The peace activist’s message while in Los Alamos was simple: “We need these scientists, desperately. These are people that if they could apply their expertise and their ingenuity and their money, they could be helping us solve problems like renewable energy and the environment,” instead of helping to develop nuclear weapons.
Kelly and Dear led a trail of activists armed with signs denouncing the Iraq war, calling for nuclear disarmament and evoking Christian principles in support of those causes. One sign read, “Who would Jesus bomb?”
Dressed in sackcloth as a biblical sign of repentance, Dear and others marched in pairs down Trinity Street, until, stretched out over about a half mile of road, they spread ashes on the ground, sat down and prayed.
Dear said sitting in the ashes symbolized not only the destruction of Hiroshima, but mimicked Biblical rituals of mourning and asking for forgiveness. No one is exempt from the need for forgiveness, Dear said.
“I’m not pointing the finger at anybody in this town. I think they’re all good people, but the work they do is evil,” Dear said. “You cannot follow Jesus and build nuclear weapons at Los Alamos. You cannot worship the God of peace and also build weapons of mass destruction.”
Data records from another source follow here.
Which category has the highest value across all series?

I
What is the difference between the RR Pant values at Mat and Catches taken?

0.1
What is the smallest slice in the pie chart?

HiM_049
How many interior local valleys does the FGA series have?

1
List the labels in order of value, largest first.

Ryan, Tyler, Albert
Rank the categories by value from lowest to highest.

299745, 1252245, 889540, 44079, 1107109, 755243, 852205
Dear sat in the ashes cross-legged and silent for 30 minutes, praying as cars zoomed by on the road named for the New Mexico site where Los Alamos scientists successfully tested the first nuclear bomb.
“Los Alamos, more than any other city in the world, needs to repent for the sin of war and nuclear weapons,” Dear said earlier.
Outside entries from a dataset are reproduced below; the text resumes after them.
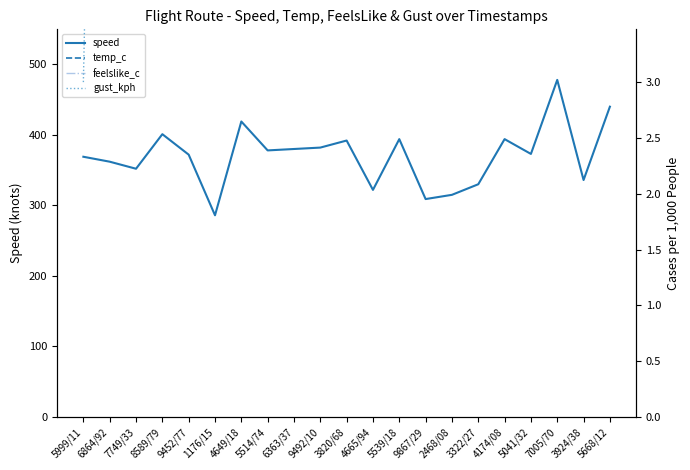

How many interior local peaks does the gust_kph series have?

7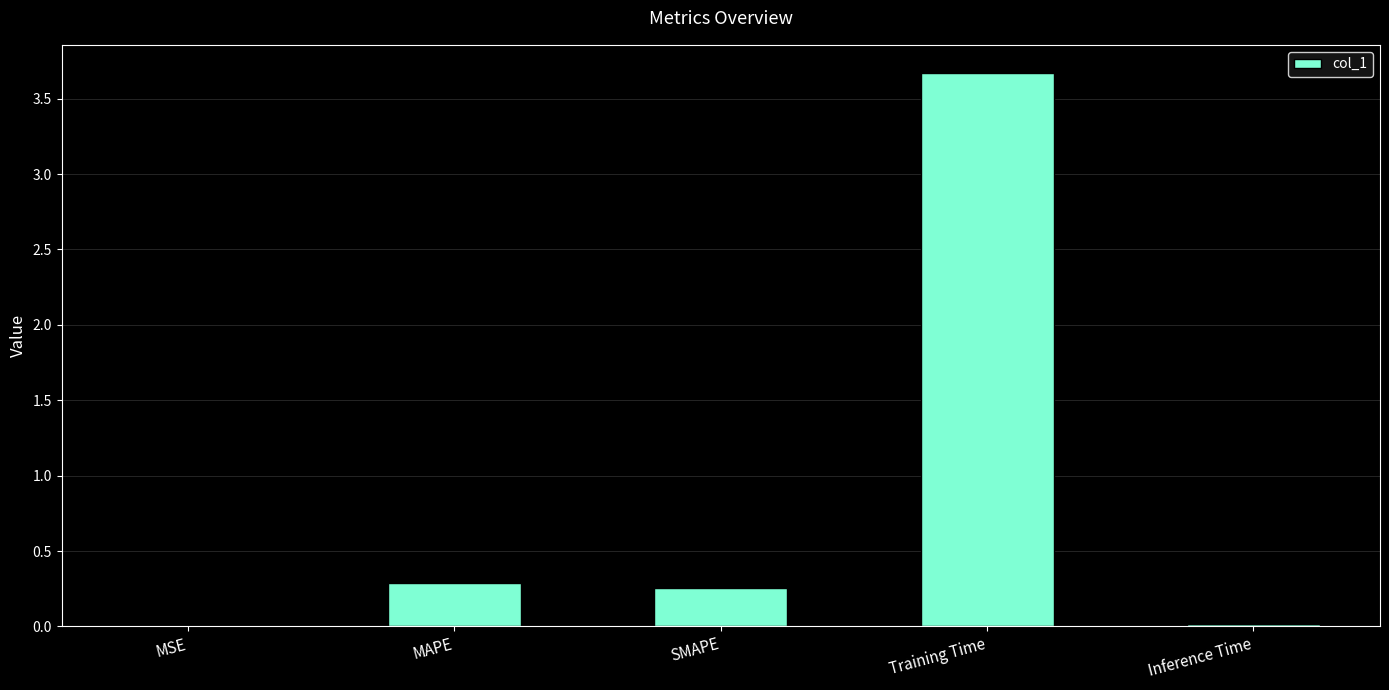

Between MAPE and SMAPE, which is larger?

MAPE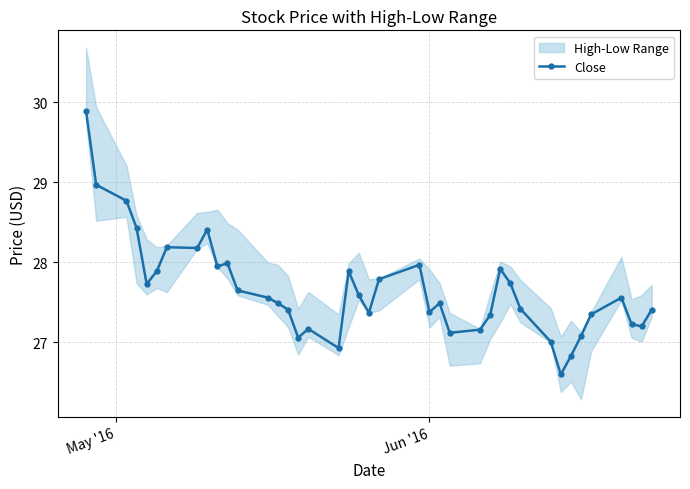

What is the value of the 25th point from the left?

27.5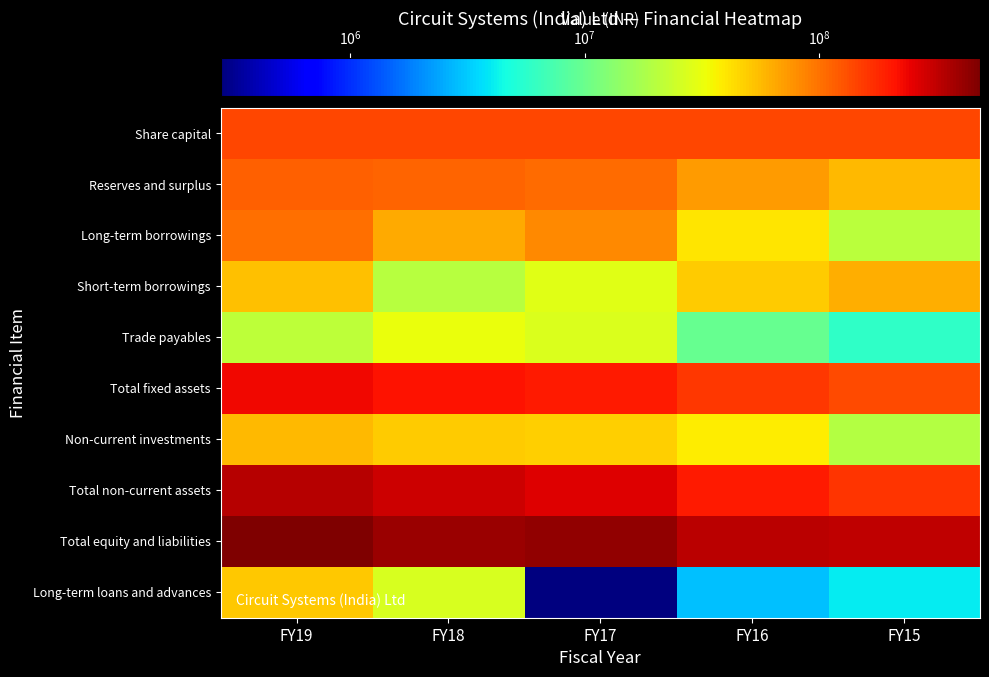

What is the total value across all series at FY16?

1035122000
Signs of an opposing message to Dear’s pacifism were scant Sunday: an old pick-up truck with a large sign, “Remember Pearl Harbor, December 7, 1941,” was parked next to Ashley Pond in downtown Los Alamos.
Cindy Sheehan, the anti-war activist whose soldier son died in the Iraq war, was scheduled to participate in the peace demonstration, but she canceled her appearance because of an invitation to be in Jordan to meet with members of the Iraqi parliament.